Without any context, the Huffington Post turned this into: new female professors looking for mentors struggle to find them.
For some reason the HuffPo condensing machine decided to skip over the paragraphs about the lack of female full professors (despite the large number of women who get a PhD in social sciences), and about the female economists who feel they are "passed over for promotion in favor of men" who in some cases may be less qualified.
No, we can skip over all that complicated, irrelevant stuff and get to the final point worth noting: that women who do research in fields outside the mainstream of economics (e.g., on gender and inequality issues) may be marginalized and may have trouble getting tenure for research in those fields.
OK, I believe that, but this is summarized as: Furthermore, women tend to get pushed into the gender studies departments, despite their natural inclinations.
This comparison of the source article and the HuffPo summary is not intended to bash the Huffington Post in particular, though it would be consistent with my natural inclinations to do so.

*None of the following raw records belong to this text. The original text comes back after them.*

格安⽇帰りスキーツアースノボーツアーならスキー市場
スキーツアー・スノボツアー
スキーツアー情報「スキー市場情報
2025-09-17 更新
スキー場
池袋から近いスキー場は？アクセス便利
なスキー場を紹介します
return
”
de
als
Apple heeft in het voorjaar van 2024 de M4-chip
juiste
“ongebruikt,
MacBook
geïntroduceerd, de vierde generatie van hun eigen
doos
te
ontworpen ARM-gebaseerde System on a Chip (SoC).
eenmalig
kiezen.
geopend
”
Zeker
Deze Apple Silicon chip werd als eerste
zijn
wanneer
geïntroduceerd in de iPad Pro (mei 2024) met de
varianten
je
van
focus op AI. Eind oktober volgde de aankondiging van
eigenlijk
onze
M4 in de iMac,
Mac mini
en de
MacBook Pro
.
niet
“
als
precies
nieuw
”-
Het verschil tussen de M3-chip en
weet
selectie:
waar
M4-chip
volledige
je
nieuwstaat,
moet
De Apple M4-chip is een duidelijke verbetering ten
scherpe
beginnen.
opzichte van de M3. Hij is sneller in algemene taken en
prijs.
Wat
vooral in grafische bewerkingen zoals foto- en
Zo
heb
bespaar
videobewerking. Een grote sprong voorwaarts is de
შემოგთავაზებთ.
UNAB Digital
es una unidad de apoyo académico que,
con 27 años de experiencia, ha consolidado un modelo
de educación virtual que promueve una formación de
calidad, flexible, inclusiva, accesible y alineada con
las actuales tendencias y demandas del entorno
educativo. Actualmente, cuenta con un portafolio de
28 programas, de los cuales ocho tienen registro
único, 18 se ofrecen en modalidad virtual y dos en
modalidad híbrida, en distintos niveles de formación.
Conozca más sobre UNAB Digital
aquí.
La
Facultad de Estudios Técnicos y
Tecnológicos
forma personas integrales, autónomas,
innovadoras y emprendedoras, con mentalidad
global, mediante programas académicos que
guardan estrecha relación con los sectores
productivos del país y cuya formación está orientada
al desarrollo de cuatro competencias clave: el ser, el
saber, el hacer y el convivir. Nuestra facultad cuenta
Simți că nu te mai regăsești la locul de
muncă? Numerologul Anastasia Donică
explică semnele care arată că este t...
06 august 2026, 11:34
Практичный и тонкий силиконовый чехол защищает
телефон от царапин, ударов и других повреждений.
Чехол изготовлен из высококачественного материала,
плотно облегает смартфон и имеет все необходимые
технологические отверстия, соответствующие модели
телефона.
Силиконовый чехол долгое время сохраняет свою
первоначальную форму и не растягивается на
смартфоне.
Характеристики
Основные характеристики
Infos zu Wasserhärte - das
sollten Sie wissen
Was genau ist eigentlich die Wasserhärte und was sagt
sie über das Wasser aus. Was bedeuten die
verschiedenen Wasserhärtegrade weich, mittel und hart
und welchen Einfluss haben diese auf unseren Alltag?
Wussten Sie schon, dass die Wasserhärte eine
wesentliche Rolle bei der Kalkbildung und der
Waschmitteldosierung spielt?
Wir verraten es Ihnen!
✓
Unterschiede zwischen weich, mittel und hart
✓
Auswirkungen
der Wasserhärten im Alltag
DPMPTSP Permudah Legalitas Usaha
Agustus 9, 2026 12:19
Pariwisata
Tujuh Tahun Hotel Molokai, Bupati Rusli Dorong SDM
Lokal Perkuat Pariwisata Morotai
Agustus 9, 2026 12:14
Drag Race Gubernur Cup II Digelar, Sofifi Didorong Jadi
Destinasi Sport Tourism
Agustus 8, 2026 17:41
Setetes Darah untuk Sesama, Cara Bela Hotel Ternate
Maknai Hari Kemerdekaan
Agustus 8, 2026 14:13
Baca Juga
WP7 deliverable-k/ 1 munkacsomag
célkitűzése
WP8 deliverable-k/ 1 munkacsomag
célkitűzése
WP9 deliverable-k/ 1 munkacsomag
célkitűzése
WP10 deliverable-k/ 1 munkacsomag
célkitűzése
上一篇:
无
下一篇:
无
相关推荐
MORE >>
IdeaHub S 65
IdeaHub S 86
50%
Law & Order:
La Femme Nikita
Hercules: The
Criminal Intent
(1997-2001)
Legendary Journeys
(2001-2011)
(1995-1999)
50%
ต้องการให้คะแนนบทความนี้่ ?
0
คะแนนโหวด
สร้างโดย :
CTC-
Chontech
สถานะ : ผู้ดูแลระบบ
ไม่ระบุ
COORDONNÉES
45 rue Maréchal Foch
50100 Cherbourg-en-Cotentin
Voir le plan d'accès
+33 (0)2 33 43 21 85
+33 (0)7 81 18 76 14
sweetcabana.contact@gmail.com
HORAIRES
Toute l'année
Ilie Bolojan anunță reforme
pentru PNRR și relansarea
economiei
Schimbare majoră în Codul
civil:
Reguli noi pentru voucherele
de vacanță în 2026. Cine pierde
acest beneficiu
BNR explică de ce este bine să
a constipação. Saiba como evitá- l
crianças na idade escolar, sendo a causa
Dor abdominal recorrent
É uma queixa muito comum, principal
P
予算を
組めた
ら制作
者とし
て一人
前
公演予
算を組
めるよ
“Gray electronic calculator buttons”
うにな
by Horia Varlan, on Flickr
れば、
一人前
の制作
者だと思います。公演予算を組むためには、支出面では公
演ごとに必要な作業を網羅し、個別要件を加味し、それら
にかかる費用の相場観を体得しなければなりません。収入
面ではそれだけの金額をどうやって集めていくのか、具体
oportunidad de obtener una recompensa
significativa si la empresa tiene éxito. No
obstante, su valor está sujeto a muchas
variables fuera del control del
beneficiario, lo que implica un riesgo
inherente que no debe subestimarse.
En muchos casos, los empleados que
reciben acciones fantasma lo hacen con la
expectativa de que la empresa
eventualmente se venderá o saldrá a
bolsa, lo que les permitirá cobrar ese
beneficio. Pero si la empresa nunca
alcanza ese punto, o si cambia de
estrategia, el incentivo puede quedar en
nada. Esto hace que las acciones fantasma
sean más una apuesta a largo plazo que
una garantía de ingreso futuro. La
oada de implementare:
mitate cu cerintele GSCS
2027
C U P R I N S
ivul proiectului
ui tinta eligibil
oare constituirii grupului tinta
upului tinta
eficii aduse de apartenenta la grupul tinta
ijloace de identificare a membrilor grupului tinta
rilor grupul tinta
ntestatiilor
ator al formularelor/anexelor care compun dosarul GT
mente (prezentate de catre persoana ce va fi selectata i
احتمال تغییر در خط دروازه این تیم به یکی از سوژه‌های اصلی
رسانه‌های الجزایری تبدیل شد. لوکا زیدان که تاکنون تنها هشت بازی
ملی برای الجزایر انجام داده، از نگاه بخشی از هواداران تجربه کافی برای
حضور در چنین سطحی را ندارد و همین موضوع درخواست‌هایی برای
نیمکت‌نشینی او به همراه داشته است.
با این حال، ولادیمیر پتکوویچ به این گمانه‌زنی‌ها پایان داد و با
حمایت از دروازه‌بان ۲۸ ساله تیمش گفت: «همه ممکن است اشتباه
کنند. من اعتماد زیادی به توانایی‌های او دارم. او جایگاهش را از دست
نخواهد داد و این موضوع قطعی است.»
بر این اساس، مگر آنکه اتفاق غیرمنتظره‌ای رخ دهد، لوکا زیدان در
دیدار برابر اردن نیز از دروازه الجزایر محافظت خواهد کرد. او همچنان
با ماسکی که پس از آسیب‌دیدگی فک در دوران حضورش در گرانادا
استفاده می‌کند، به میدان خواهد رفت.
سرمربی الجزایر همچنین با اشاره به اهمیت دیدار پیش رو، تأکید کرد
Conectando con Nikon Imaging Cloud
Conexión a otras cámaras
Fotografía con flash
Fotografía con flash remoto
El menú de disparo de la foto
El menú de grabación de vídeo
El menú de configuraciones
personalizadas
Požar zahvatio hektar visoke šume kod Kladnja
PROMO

Mostly I am interested in how a 'summary' of the findings of a study is not just incomplete (perhaps to be expected in a summary) but contains a fair amount of fabrication, resulting in a rather dim view of women faculty.
In just three short sentences, we learn that women faculty are confused, struggling to find people to advise them, and pushed into research fields that go against their nature. We do not learn that women are passed over for career opportunities and promotion. We therefore do not learn why untenured women faculty in the social sciences are much less satisfied with their jobs than are their male peers.
If you are dissatisfied with your job as a faculty member, whether tenured or untenured, in whatever field, what is the #1 reason for your dissatisfaction? Is it related to the specific place where you are employed, to something more general to your field (does your research go against your natural inclinations, whatever those are?), to your lack of tenure (yet), or something else entirely?